23 rd Sunday 2020
Ezekiel 33:7-9; Romans 13:8-10; Matthew 18:15-20
Many many moons ago, a few years after I had left the Diocesan Youth Centre at Castlerigg, I returned as a chaplain accompanying a school group. The school in question shall be nameless: it WASN’T Our Lady’s, Lancaster.
With the group was a youth worker, who made something of a clot of himself at one stage, in a way which was not helpful to the young people. The priest director of the centre and I discussed the matter, and agreed that it needed to be addressed at the end-of-course evaluation. It was also agreed that it should be I who raised the point, so that the criticism came from within the school, rather than from Castlerigg, the outside agency.

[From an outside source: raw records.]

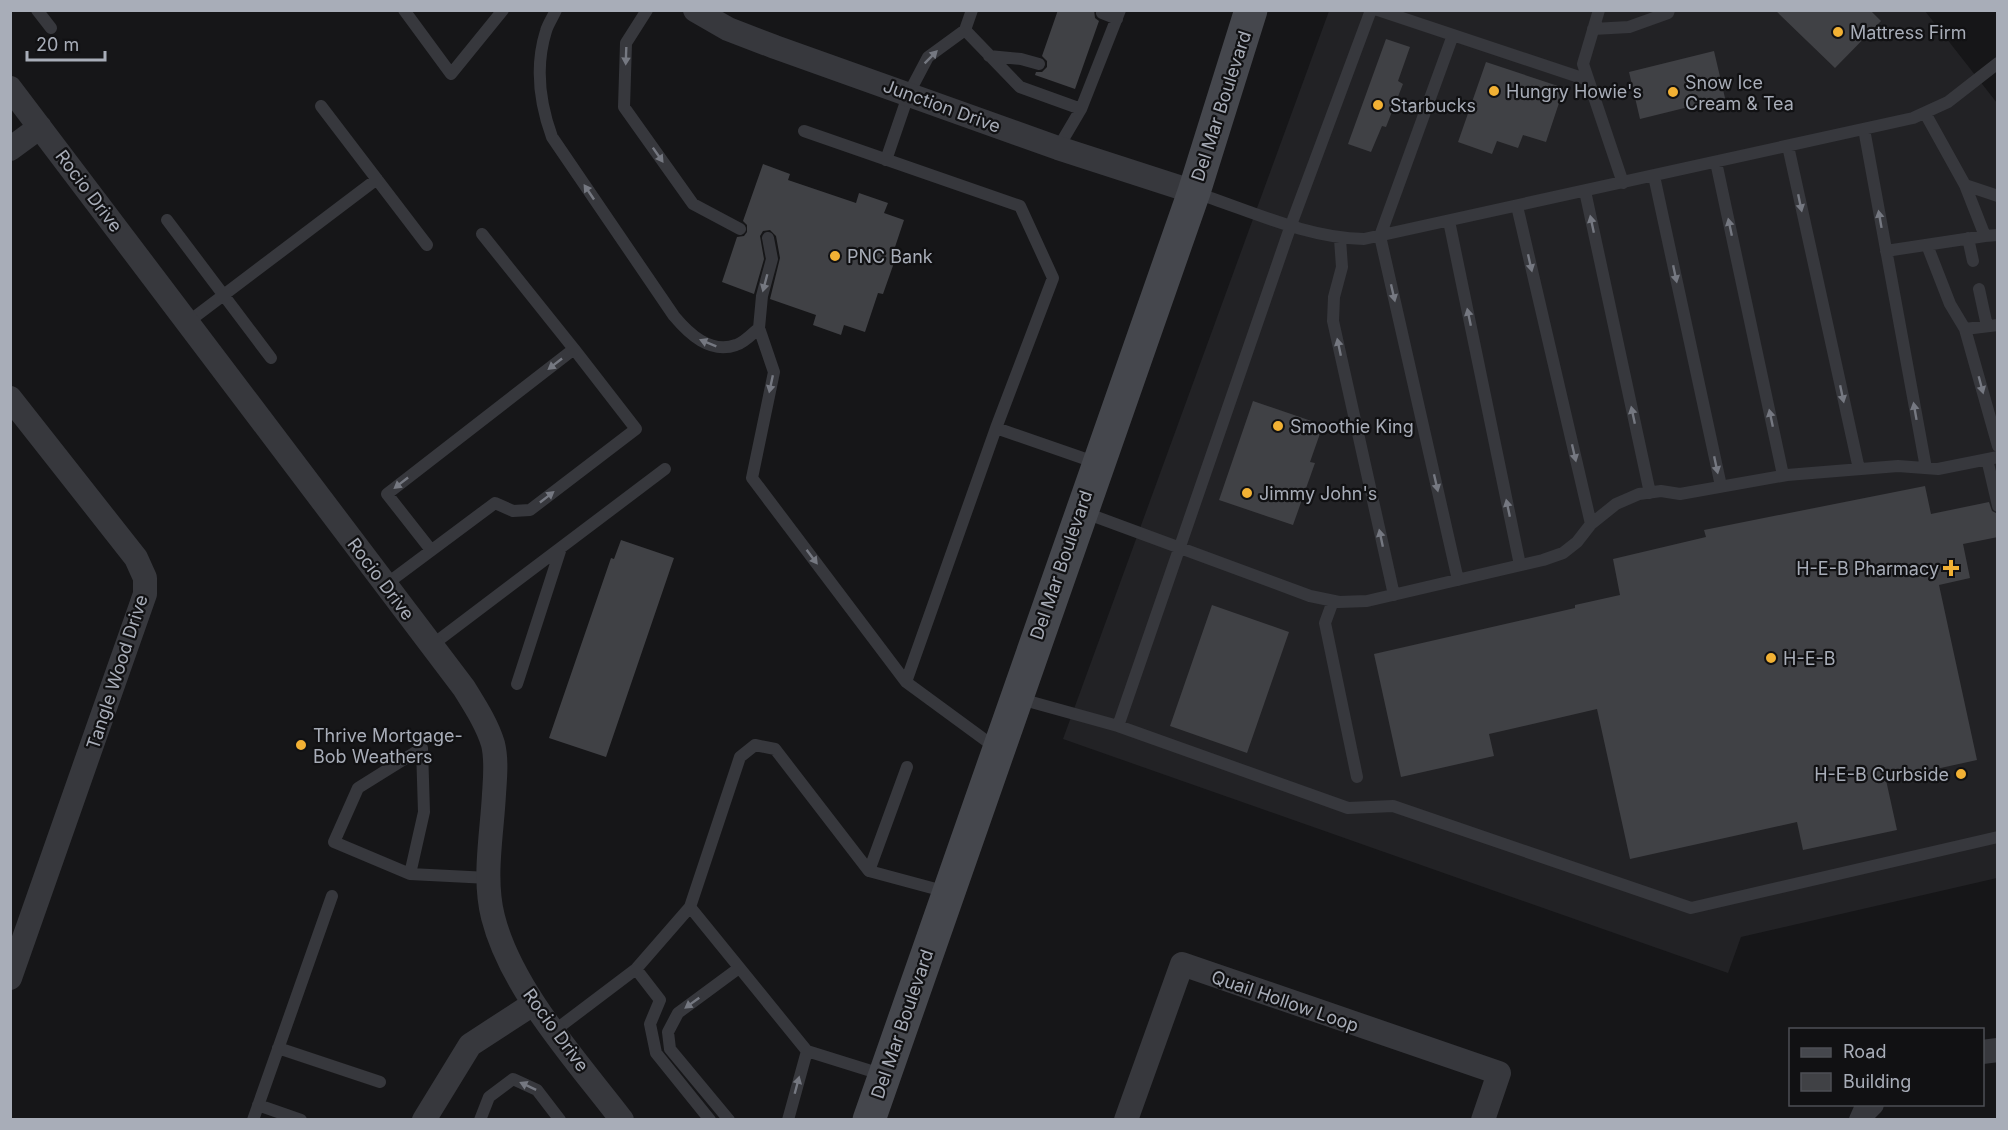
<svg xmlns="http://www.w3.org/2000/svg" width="2008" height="1130" viewBox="0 0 2008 1130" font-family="Inter,sans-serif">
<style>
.built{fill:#222225}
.building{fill:#404145}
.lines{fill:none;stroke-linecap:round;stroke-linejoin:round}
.lane{stroke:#37383d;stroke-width:12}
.street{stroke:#37383d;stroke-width:24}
.secondary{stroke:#45474d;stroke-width:33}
.oneway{fill:#757881}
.poi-dot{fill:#f2b134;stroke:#111113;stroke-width:2}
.labels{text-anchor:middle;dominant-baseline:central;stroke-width:4.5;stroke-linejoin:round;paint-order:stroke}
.poi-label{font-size:18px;fill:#a8adb8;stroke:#111113;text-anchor:start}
.street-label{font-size:18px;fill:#a8adb8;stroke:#111113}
</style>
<rect width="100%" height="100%" fill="#161618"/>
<path class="built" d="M 1329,11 L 1925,11 L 1997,103 L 1997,878 L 1741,937 L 1728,973 L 1063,739 Z"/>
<path class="building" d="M 1058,10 L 1094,10 L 1095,18 L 1099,21 L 1075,89 L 1035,75 L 1036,72 L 1042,72 L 1047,67 L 1047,61 L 1042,56 Z
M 1775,10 L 1870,10 L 1881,21 L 1835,68 Z
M 1386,39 L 1410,47 L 1398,81 L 1403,84 L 1386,127 L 1382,126 L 1371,152 L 1348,144 Z
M 1714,51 L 1725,98 L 1640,119 L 1629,72 Z
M 1486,62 L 1564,88 L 1546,142 L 1523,135 L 1518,148 L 1497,141 L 1492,154 L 1458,142 Z
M 763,164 L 790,174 L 788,180 L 856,203 L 859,193 L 888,203 L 884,213 L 904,220 L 891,259 L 895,260 L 883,294 L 878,293 L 865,332 L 844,325 L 841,335 L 813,325 L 816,315 L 770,299 L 780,258 L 776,236 L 770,230 L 763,231 L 760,236 L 764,259 L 754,294 L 722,282 L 737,237 L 744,236 L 747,232 L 747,225 L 743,221 Z
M 1253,401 L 1323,425 L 1310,462 L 1315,463 L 1293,525 L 1219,500 Z
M 1925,486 L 1931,514 L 1989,502 L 1992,511 L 1998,514 L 1998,537 L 1963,544 L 1970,578 L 1939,585 L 1977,760 L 1886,780 L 1897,830 L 1803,850 L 1797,822 L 1630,859 L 1597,709 L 1489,734 L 1494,756 L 1401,777 L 1374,654 L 1575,608 L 1575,605 L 1620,595 L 1613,559 L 1706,537 L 1704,530 Z
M 621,540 L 674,558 L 606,757 L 549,738 L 611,558 L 614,559 Z
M 1212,605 L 1289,632 L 1247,753 L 1170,726 Z"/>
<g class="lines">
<path class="lane" d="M 37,10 L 51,28
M 404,10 L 451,74 L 503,10
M 556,10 C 553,17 548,24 546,31 C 535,66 540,104 552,137 L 674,316 C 689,334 710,354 736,345 C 744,343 753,333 759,328
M 647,10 L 626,43 L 624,107 L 693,204 L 740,229
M 1378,10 L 1588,80
M 1599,10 L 1583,64 L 1623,183
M 1102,13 L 1117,19
M 1593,29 L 1629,27 L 1668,13 L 1669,10
M 965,30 L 1020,87 L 1081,109
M 1453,35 L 1380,236 L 1458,580
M 989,56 L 1021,59 L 1039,64
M 321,106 L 427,245
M 1864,129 L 1926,468
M 804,131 L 1020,206 L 1053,278 L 996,428 L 1097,463
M 1788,146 L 1859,469
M 1058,148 L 1081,109 L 1120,10
M 886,160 L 909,93 L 928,57 L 965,30 L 972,10
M 1716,162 L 1783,475
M 1654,176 L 1721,486
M 1965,185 L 1998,196
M 1585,191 L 1650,493
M 1196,193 C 1251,211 1307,238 1364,239 L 1913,118 L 1948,102 L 1998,63
M 1517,206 L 1591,524
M 167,220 L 271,358
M 1449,221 L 1520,565
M 482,234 L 574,349
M 1985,236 L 1998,235
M 768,238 L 772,259 L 762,296 L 759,328 L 774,372 L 752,478 L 906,682 L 996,748
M 1968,238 L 1973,261
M 1340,239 L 1342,267 L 1334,297 L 1333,321 L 1394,595
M 1927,245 L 1950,304 L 1965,329 L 1998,446
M 1886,251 L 1985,236 L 1965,185 L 1925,113
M 1979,289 L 1987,326
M 188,322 L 377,179
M 1965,329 L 1998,325
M 1987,459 L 1998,506
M 1083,512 L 1310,596 L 1339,602 L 1367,601 L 1543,560 L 1563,553 L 1577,542 L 1591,524 L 1616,504 L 1639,494 L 1661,491 L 1680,494 L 1787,475 L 1898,466 L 1938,469 L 1998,457
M 385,585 L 495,503 L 513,511 L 530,510 L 636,429 L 574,349 L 387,494 L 431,550
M 1333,601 L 1325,623 L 1357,777
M 432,645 L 665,469
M 906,682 L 996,428
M 517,684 L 561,548
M 1017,698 L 1118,726 L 1348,808 L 1393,806 L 1691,908 L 1998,837
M 1118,726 L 1291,225 L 1371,10
M 869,871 L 907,767
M 410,874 L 424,812 L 422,748 L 358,788 L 334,842 L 410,874 L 489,878
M 690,907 L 807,1051 L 884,1075
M 636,969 L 660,1000 L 650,1024 L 656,1053 L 710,1120
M 554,1031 L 636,969 L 690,907 L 740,757 L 755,745 L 775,749 L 869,871 L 947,892
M 278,1048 L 380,1082
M 258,1105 L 301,1120
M 253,1120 L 332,896
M 480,1120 L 489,1097 L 513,1079 L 537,1090 L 560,1120
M 729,1120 L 670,1049 L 668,1032 L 678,1013 L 739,968
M 788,1120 L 807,1051"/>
<path class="street" d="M 695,10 L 728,29 L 775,47 L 1058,148 L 1194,192
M 10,88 L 464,688 C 475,706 487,724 493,744 C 497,760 495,779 494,794 C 492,834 483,878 493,917 C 511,989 577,1061 622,1120
M 10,149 L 40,127
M 10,398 L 136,558 L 145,578 L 145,594 L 10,978
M 1982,1052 L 1998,1050
M 424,1120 L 470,1045 L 533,1004
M 1126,1120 L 1182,964 L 1499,1073 L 1483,1120
M 1861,1120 L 1865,1111 L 1872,1104"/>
<path class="secondary" d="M 869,1120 L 1194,192 L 1251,10"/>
</g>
<defs><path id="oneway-solid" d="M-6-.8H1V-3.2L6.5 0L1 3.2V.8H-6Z" transform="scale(1.5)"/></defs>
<g class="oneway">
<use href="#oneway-solid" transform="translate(626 56) rotate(92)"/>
<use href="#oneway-solid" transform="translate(931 57) rotate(-45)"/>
<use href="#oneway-solid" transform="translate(658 155) rotate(55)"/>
<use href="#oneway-solid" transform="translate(589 192) rotate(-124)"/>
<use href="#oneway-solid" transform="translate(1800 203) rotate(78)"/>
<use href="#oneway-solid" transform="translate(1880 219) rotate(-100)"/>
<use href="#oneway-solid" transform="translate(1592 224) rotate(-102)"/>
<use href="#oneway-solid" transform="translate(1730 227) rotate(-102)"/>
<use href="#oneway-solid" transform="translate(1530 263) rotate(77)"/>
<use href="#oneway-solid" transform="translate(1675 274) rotate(78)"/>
<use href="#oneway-solid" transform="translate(765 283) rotate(105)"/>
<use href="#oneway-solid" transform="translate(1393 293) rotate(77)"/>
<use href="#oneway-solid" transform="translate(1469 317) rotate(-102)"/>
<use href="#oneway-solid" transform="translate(708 343) rotate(-158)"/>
<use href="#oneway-solid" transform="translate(1339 347) rotate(-102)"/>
<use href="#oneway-solid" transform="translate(555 364) rotate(142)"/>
<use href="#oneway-solid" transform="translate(771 384) rotate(102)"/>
<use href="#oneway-solid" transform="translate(1981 385) rotate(75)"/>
<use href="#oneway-solid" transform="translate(1842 394) rotate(78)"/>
<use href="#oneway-solid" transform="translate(1915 411) rotate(-100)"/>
<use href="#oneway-solid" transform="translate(1633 415) rotate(-102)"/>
<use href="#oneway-solid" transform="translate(1771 418) rotate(-102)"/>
<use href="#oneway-solid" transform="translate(1574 453) rotate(77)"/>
<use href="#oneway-solid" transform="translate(1716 465) rotate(78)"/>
<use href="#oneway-solid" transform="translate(401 483) rotate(142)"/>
<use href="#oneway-solid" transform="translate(1436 483) rotate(77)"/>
<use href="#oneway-solid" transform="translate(547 497) rotate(-38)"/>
<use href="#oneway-solid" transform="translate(1508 508) rotate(-102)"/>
<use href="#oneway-solid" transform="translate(1381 538) rotate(-102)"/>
<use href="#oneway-solid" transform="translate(812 557) rotate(53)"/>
<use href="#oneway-solid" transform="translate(692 1003) rotate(144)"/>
<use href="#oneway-solid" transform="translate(797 1085) rotate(-75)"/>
<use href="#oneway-solid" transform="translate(528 1086) rotate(-155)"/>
</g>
<g class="poi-dot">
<circle cx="1838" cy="32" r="6"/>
<circle cx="1494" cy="91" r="6"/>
<circle cx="1673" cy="92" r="6"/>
<circle cx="1378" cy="105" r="6"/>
<circle cx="835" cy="256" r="6"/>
<circle cx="1278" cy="426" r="6"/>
<circle cx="1247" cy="493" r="6"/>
<path d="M1948 559h6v6h6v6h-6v6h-6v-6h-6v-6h6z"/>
<circle cx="1771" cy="658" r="6"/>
<circle cx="301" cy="745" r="6"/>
<circle cx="1961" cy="774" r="6"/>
</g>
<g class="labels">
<g class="poi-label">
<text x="1850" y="32">Mattress Firm</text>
<text x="1685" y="82">Snow Ice<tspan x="1685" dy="21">Cream &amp; Tea</tspan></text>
<text x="1506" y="91">Hungry Howie's</text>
<text x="1390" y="105">Starbucks</text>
<text x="847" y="256">PNC Bank</text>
<text x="1290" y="426">Smoothie King</text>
<text x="1259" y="493">Jimmy John's</text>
<text x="1939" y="568" text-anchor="end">H-E-B Pharmacy</text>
<text x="1783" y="658">H-E-B</text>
<text x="313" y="735">Thrive Mortgage-<tspan x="313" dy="21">Bob Weathers</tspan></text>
<text x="1949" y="774" text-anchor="end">H-E-B Curbside</text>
</g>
<g class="street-label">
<text transform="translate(942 106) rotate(20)">Junction Drive</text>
<text transform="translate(1221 106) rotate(-72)">Del Mar Boulevard</text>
<text transform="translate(89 191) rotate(53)">Rocio Drive</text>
<text transform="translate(1061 565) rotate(-71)">Del Mar Boulevard</text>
<text transform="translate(381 579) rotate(53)">Rocio Drive</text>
<text transform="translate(117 672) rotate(-72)">Tangle Wood Drive</text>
<text transform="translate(1285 1001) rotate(19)">Quail Hollow Loop</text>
<text transform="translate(902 1024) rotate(-71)">Del Mar Boulevard</text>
<text transform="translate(556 1030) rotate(54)">Rocio Drive</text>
</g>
</g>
<rect width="2008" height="1130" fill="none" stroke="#a8adb8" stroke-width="24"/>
<rect x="1789" y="1028" width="195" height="78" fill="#111113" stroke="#4d4f55" stroke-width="1.5"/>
<rect x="1801" y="1048" width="30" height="9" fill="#45474d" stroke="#4d4f55" stroke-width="1.5"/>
<text x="1843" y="1058" font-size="18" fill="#a8adb8">Road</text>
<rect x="1801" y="1073" width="30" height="18" fill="#404145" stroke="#4d4f55" stroke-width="1.5"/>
<text x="1843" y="1088" font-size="18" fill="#a8adb8">Building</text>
<path d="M27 51v9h78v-9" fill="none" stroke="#a8adb8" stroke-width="3"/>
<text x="36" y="51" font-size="18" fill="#a8adb8" stroke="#111113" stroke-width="4.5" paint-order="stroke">20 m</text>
</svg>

Come the Friday morning, came the evaluation, and I delivered what I considered to be an honest, fair, and firm critique of what had occurred. No one was left in any doubt that the event had been unacceptable.
Afterwards, the director said to me, “You enjoyed that, didn’t you?” To my shame, I had to confess that I had. To rip someone apart, calmly but thoroughly, had been strangely satisfying, especially for someone like me, who am normally hopeless at delivering criticism.
At one level, it was a job well done: at another level, it was not good at all. Something needed to be said, but it should probably have been said to the individual first. I now feel too that the saying of it should have cost me something in the way of painful sympathy, rather than be a source of satisfaction. There was something amiss in what might be described as my fraternal correction.
There are times, as both Ezekiel and Our Lord make clear, when correction and criticism are needed. This, however, should be done to benefit the person being corrected, not to vent the spleen or satisfy the anger of the one doing the correcting. Those of us of a certain vintage will be familiar with the figure of the bullying schoolmaster, a figure which needs to be consigned to history, not imitated.
St. Paul sets out the criterion for fraternal or sororial (brotherly or sisterly) correction by effectively summarising Jesus’ own analysis of the commandments. Paul, in the footsteps of his Master, states in today’s extract from the Letter to the Romans that “love...is the answer to every one of the commandments.” Unfortunately, Paul, like most of us, did not always live up to his ideals: in his Letter to the Galatians, he brags of having humiliated Peter in front of everyone, in direct contradiction of the approach which Our Lord establishes in the Gospel.
Bizarrely, we can persuade ourselves that our very cruelty is based on love, something of which the Church has at times been guilty. The Inquisitors, who tortured and burned heretics, claimed to be acting out of love and a desire to save their victims’ souls; and many religious sisters and diocesan priests can recount horror stories of their treatment at the hands of sadistic superiors and tyrannical parish priests, who considered it their duty to break the spirit of those over whom they were given authority. This took place during what is sometimes viewed, through rose-tinted glasses, as a golden age of the Church when seminaries and religious houses were bursting at the seams.
All of us, at times, need to offer and accept correction. To do so in the spirit of Christ, the spirit of brotherly and sisterly love, is paramount, but it is not always easy to achieve. Too readily, our baser nature takes over, something which we must guard against by growing daily deeper in a genuine, self-surrendering love of God.